§ Goal of the exercise: For the listing below, print exactly the lines from the line with "hfov_deg: 102.1" to the line with "exposure_s: 1/60", both included, and nothing beyond them.
◇ ◇ ◇ ◇ ◇
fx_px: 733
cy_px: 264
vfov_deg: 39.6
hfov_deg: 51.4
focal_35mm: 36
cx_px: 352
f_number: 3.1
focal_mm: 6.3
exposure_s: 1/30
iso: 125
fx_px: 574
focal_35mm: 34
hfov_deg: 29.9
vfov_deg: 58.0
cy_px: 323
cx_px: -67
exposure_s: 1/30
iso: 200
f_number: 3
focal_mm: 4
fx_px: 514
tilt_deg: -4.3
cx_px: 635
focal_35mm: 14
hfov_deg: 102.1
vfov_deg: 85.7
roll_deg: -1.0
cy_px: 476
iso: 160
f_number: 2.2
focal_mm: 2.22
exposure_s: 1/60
◇ ◇ ◇ ◇ ◇
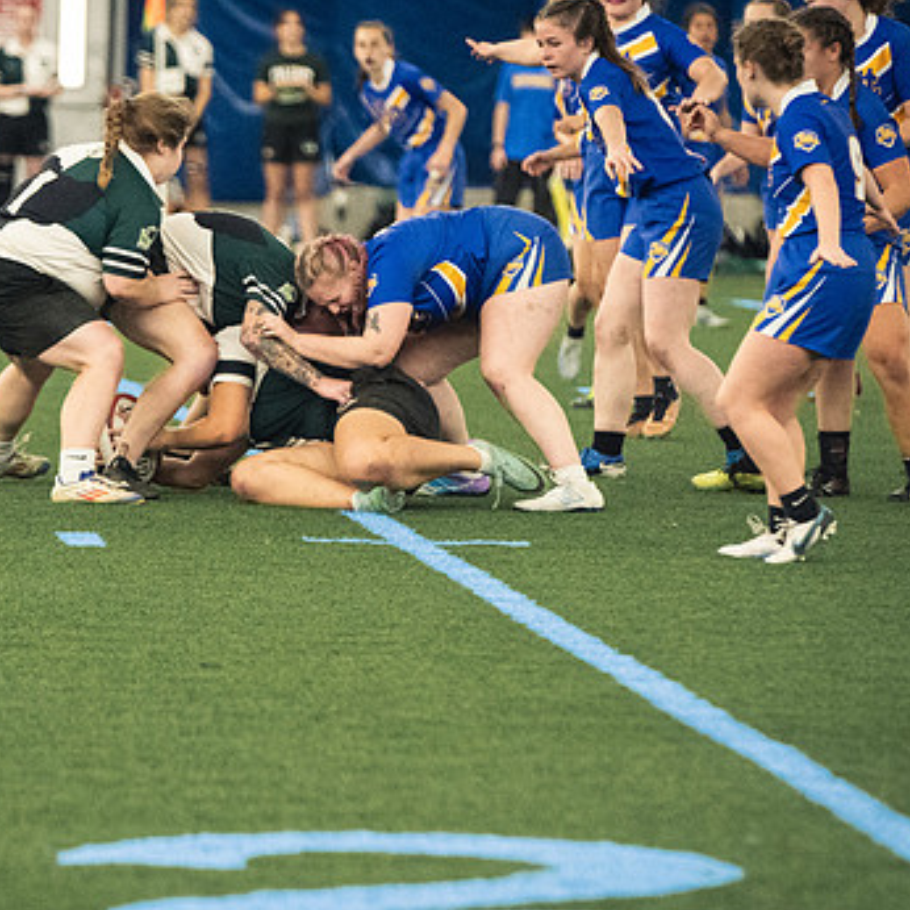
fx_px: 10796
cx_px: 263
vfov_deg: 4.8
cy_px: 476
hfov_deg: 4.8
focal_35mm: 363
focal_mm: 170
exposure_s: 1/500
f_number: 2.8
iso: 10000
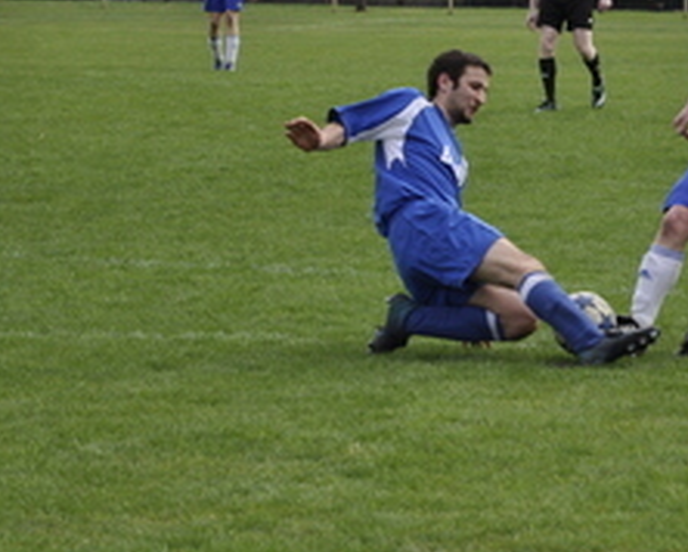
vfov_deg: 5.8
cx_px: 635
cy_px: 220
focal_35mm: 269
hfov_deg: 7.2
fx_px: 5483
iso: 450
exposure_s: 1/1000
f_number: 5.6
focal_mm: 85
◇ ◇ ◇ ◇ ◇
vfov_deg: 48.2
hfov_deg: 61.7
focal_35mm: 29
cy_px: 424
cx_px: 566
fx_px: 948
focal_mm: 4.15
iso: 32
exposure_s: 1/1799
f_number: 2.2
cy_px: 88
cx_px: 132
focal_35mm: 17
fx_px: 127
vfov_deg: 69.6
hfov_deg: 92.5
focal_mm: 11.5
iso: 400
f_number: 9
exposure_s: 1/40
◇ ◇ ◇ ◇ ◇
§ Task answer:
hfov_deg: 102.1
vfov_deg: 85.7
roll_deg: -1.0
cy_px: 476
iso: 160
f_number: 2.2
focal_mm: 2.22
exposure_s: 1/60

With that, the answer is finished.